Inéligibilité au Sénégal : un cadre juridique redéfini
Le nouveau Code électoral introduit des règles plus strictes concernant les motifs d’exclusion des candidats. Il précise les conditions de privation des droits civiques, les durées applicables ainsi que les voies de recours, des éléments déterminants pour établir les listes officielles. Selon les autorités, cette clarification vise à mettre fin aux contentieux fréquents qui ont marqué les dernières élections, notamment le scrutin présidentiel de février 2024, reporté puis organisé en mars.
La question de l’inéligibilité revêt une importance particulière au Sénégal. Plusieurs personnalités politiques influentes, dont d’anciens candidats à la présidence, ont vu leur participation électorale suspendue en raison d’interprétations judiciaires variables. En encadrant davantage ces dispositions, le législateur cherche à limiter les marges d’appréciation des tribunaux et à renforcer la transparence du processus de validation des candidatures par le Conseil constitutionnel.

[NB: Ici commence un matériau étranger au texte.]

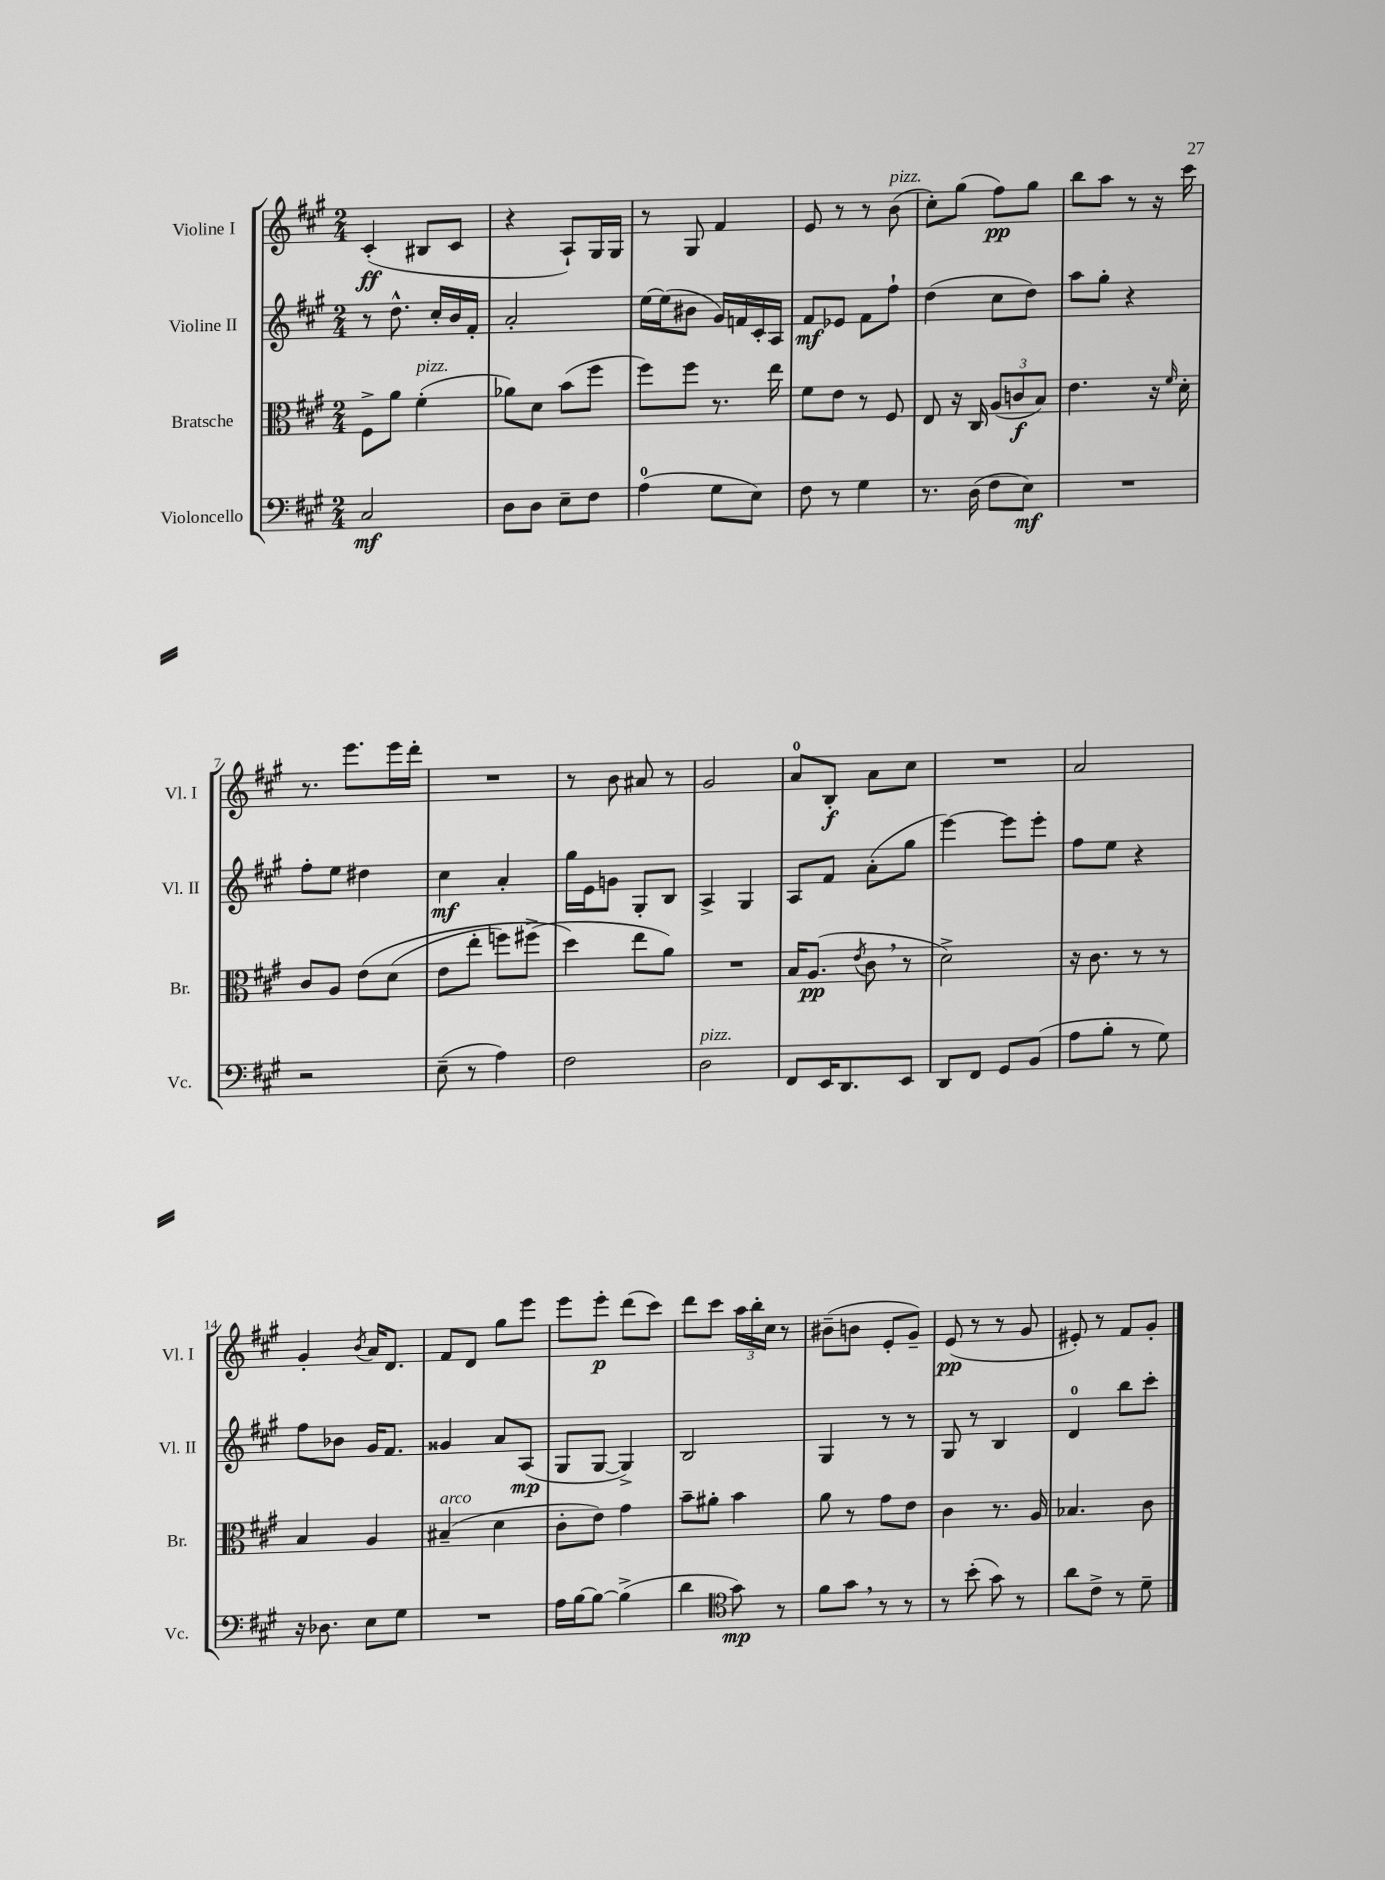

**kern	**dynam	**kern	**dynam	**kern	**dynam	**kern	**dynam
*part4	*part4	*part3	*part3	*part2	*part2	*part1	*part1
*staff4	*staff4	*staff3	*staff3	*staff2	*staff2	*staff1	*staff1
*I"Violoncello	*	*I"Bratsche	*	*I"Violine II	*	*I"Violine I	*
*I'Vc.	*	*I'Br.	*	*I'Vl. II	*	*I'Vl. I	*
*clefF4	*	*clefC3	*	*clefG2	*	*clefG2	*
*k[f#c#g#]	*	*k[f#c#g#]	*	*k[f#c#g#]	*	*k[f#c#g#]	*
*M2/4	*	*M2/4	*	*M2/4	*	*M2/4	*
=1	=1	=1	=1	=1	=1	=1	=1
2C#/	mf	8F#^\L	.	8r	.	(4c#'/	ff
.	.	8a\J	.	8.dd^^\	.	.	.
!	!	!LO:TX:a:i:t=pizz.	!	!	!	!	!
.	.	(4f#'\	.	.	.	8B#X/L	.
.	.	.	.	16cc#'/LL	.	.	.
.	.	.	.	16b/	.	8c#/J	.
.	.	.	.	16f#'/JJ	.	.	.
=2	=2	=2	=2	=2	=2	=2	=2
8D\L	.	8a-X\L)	.	2a'/	.	4r	.
8D\J	.	8d\J	.	.	.	.	.
8E~\L	.	(8b\L	.	.	.	8A`/L)	.
8F#\J	.	8ff#\J	.	.	.	16G#/L	.
.	.	.	.	.	.	16G#/JJ	.
=3	=3	=3	=3	=3	=3	=3	=3
(4A\	.	8ff#\L)	.	[16ee\LL	.	8r	.
.	.	.	.	(16ee\J]	.	.	.
.	.	8ff#\J	.	8b#X\J	.	8G#/	.
8G#\L	.	8.r	.	16g#/LL)	.	4f#/	.
.	.	.	.	16fn/	.	.	.
8E\J)	.	.	.	16c#'/	.	.	.
.	.	16ee\	.	16A/JJ	.	.	.
=4	=4	=4	=4	=4	=4	=4	=4
8F#\	.	8f#\L	.	8f#/L	mf	8e/	.
8r	.	8e\J	.	8e-X/J	.	8r	.
4G#\	.	8r	.	8f#\L	.	8r	.
!	!	!	!	!	!	!LO:TX:a:i:t=pizz.	!
.	.	8F#/	.	8ff#`\J	.	(8b\	.
=5	=5	=5	=5	=5	=5	=5	=5
8.r	.	8E/	.	(4dd\	.	8cc#'\L)	.
.	.	16r	.	.	.	(8gg#\J	.
(16D\	.	16C#/	.	.	.	.	.
8F#\L	.	(12A/L	.	8cc#\L	.	8ff#\L)	pp
.	.	12cn/	f	.	.	.	.
8E\J)	mf	.	.	8dd\J)	.	8gg#\J	.
.	.	12B/J)	.	.	.	.	.
=6	=6	=6	=6	=6	=6	=6	=6
2r	.	4.e\	.	8aa\L	.	8bb\L	.
.	.	.	.	8gg#'\J	.	8aa\J	.
.	.	.	.	4r	.	8r	.
.	.	16r	.	.	.	16r	.
.	.	16qqf#/	.	.	.	.	.
.	.	16d'\	.	.	.	16ccc#\	.
!!LO:LB:g=z
=7	=7	=7	=7	=7	=7	=7	=7
2r	.	8c#/L	.	8ff#'\L	.	8.r	.
.	.	8A/J	.	8ee\J	.	.	.
.	.	.	.	.	.	8.eee\L	.
.	.	(8e\L	.	4dd#X\	.	.	.
.	.	(8d\J	.	.	.	16eee\L	.
.	.	.	.	.	.	16ddd'\JJ	.
=8	=8	=8	=8	=8	=8	=8	=8
(8E~\	.	8e\L	.	4cc#\	mf	2r	.
8r	.	8ee'\J	.	.	.	.	.
4A\)	.	8ffn\L)	.	4a'/	.	.	.
.	.	(8ff#X^\J	.	.	.	.	.
=9	=9	=9	=9	=9	=9	=9	=9
2F#\	.	4dd\)	.	16gg#\LL	.	8r	.
.	.	.	.	16e\J	.	.	.
.	.	.	.	8gn\J	.	8b\	.
.	.	8ee\L	.	8G#'/L	.	8a#X/	.
.	.	8a\J)	.	8B/J	.	8r	.
=10	=10	=10	=10	=10	=10	=10	=10
!LO:TX:a:i:t=pizz.	!	!	!	!	!	!	!
2D\	.	2r	.	4A^/	.	2g#/	.
.	.	.	.	4G#/	.	.	.
=11	=11	=11	=11	=11	=11	=11	=11
8FF#/L	.	16B/KL	.	8A/L	.	8a/L	.
.	.	(8.A/J	pp	.	.	.	.
16EE/K	.	.	.	8f#/J	.	8B'/J	f
8.DD/	.	.	.	.	.	.	.
.	.	8qe/	.	.	.	.	.
.	.	8c#,\	.	(8a'\L	.	8a\L	.
8EE/J	.	8r	.	8gg#\J	.	8cc#\J	.
=12	=12	=12	=12	=12	=12	=12	=12
8DD/L	.	2d^\)	.	[4eee\)	.	2r	.
8FF#/J	.	.	.	.	.	.	.
8GG#/L	.	.	.	8eee\L]	.	.	.
(8BB/J	.	.	.	8eee'\J	.	.	.
=13	=13	=13	=13	=13	=13	=13	=13
8A\L	.	16r	.	8ff#\L	.	2a/	.
.	.	8.c#\	.	.	.	.	.
8B'\J	.	.	.	8ee\J	.	.	.
8r	.	8r	.	4r	.	.	.
8G#\)	.	8r	.	.	.	.	.
!!LO:LB:g=z
=14	=14	=14	=14	=14	=14	=14	=14
16r	.	4B/	.	8ff#\L	.	4g#'/	.
8.D-X\	.	.	.	.	.	.	.
.	.	.	.	8b-X\J	.	.	.
.	.	.	.	.	.	8qb/	.
8E\L	.	4A/	.	16g#/KL	.	16a/KL	.
.	.	.	.	8.f#/J	.	8.d/J	.
8G#\J	.	.	.	.	.	.	.
=15	=15	=15	=15	=15	=15	=15	=15
!	!	!LO:TX:a:i:t=arco	!	!	!	!	!
2r	.	(4B#X~/	.	4g##X/	.	8f#/L	.
.	.	.	.	.	.	8d/J	.
.	.	4d\	.	8a/L	.	8gg#\L	.
.	.	.	.	(8A/J	mp	8eee\J	.
=16	=16	=16	=16	=16	=16	=16	=16
16A\LL	.	8c#'\L	.	8G#/L	.	8eee\L	.
[16B\J	.	.	.	.	.	.	.
8B\J_	.	8e\J)	.	[8G#/J	.	8eee'\J	p
(4B^\]	.	4g#\	.	4G#^/])	.	(8ddd\L	.
.	.	.	.	.	.	8ccc#\J)	.
=17	=17	=17	=17	=17	=17	=17	=17
4d\	.	8b~\L	.	2B/	.	8ddd\L	.
.	.	8a#X'\J	.	.	.	8ccc#\J	.
*clefC4	*	*	*	*	*	*	*
8g#\)	mp	4b\	.	.	.	24aa\LL	.
.	.	.	.	.	.	24bb'\	.
.	.	.	.	.	.	24cc#\JJ	.
8r	.	.	.	.	.	8r	.
=18	=18	=18	=18	=18	=18	=18	=18
8f#\L	.	8a\	.	4G#/	.	(8b#X~\L	.
8g#,\J	.	8r	.	.	.	8bn\J	.
8r	.	8g#\L	.	8r	.	8e'/L	.
8r	.	8e\J	.	8r	.	8g#~/J)	.
=19	=19	=19	=19	=19	=19	=19	=19
8r	.	4c#\	.	8G#/	.	(8e/	pp
(8b'\	.	.	.	8r	.	8r	.
8g#\)	.	8.r	.	4B/	.	8r	.
8r	.	.	.	.	.	8g#/	.
.	.	16A/	.	.	.	.	.
=20	=20	=20	=20	=20	=20	=20	=20
8a\L	.	4.B-X/	.	4d/	.	8e#X'/)	.
8c#^\J	.	.	.	.	.	8r	.
8r	.	.	.	8bb\L	.	8f#/L	.
8d~\	.	8c#\	.	8ccc#'\J	.	8g#'/J	.
==	==	==	==	==	==	==	==
*-	*-	*-	*-	*-	*-	*-	*-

Une réforme impulsée par la majorité Pastef
Ce texte s’inscrit dans la dynamique de transformation portée par la coalition au pouvoir, issue du parti Pastef d’Ousmane Sonko. Depuis les législatives anticipées de novembre 2024, qui ont offert une large majorité parlementaire au camp présidentiel, l’exécutif dispose des leviers nécessaires pour concrétiser ses projets de révision juridique. Le Code électoral s’ajoute ainsi à d’autres chantiers majeurs, comme la réforme de la justice et la modernisation de textes hérités des années précédentes.
Pour les soutiens de Bassirou Diomaye Faye, cette réforme comble des lacunes ayant, par le passé, permis des exclusions jugées politiquement orientées. L’opposition, quant à elle, observe avec méfiance les modalités d’application. Certains de ses membres craignent que les nouveaux seuils et critères ne soient détournés pour restreindre l’accès aux élections futures, notamment pour les candidats critiques envers le gouvernement.
Des conséquences pour les prochaines élections
Dès à présent, les nouvelles dispositions s’appliquent aux scrutins à venir, à commencer par les élections locales prévues dans les mois prochains. Les partis politiques devront adapter leurs stratégies de sélection des candidats en fonction de ce nouveau cadre. Les constitutionnalistes soulignent que la cohérence du texte avec la Constitution de 2001, modifiée à plusieurs reprises, sera évaluée par la Cour suprême lors des premiers litiges.
Sur le plan politique, cette réforme s’inscrit dans la volonté de l’exécutif de rompre avec la période Macky Sall en instaurant un système plus prévisible. Les nouveaux dirigeants promettent de mettre fin aux décisions arbitraires qui, selon eux, entravaient l’accès équitable à la compétition électorale. Reste à vérifier si cette mécanique répondra aux attentes une fois mise en pratique.
Un impact régional significatif
Dans une Afrique de l’Ouest marquée par des bouleversements institutionnels au Mali, au Burkina Faso et au Niger, le Sénégal se distingue en maintenant un calendrier électoral stable et pluraliste, malgré les tensions de 2023 et 2024. La sécurisation juridique des élections renforce cette position, à un moment où la Communauté économique des États de l’Afrique de l’Ouest (CEDEAO) traverse une crise majeure depuis le retrait des trois pays sahéliens.
Les prochains mois seront déterminants pour évaluer l’impact de cette réforme : apaisera-t-elle les tensions ou, au contraire, alimentera-t-elle de nouvelles contestations ? Le décret de promulgation a été signé immédiatement après l’adoption parlementaire, comme l’attestent les observateurs.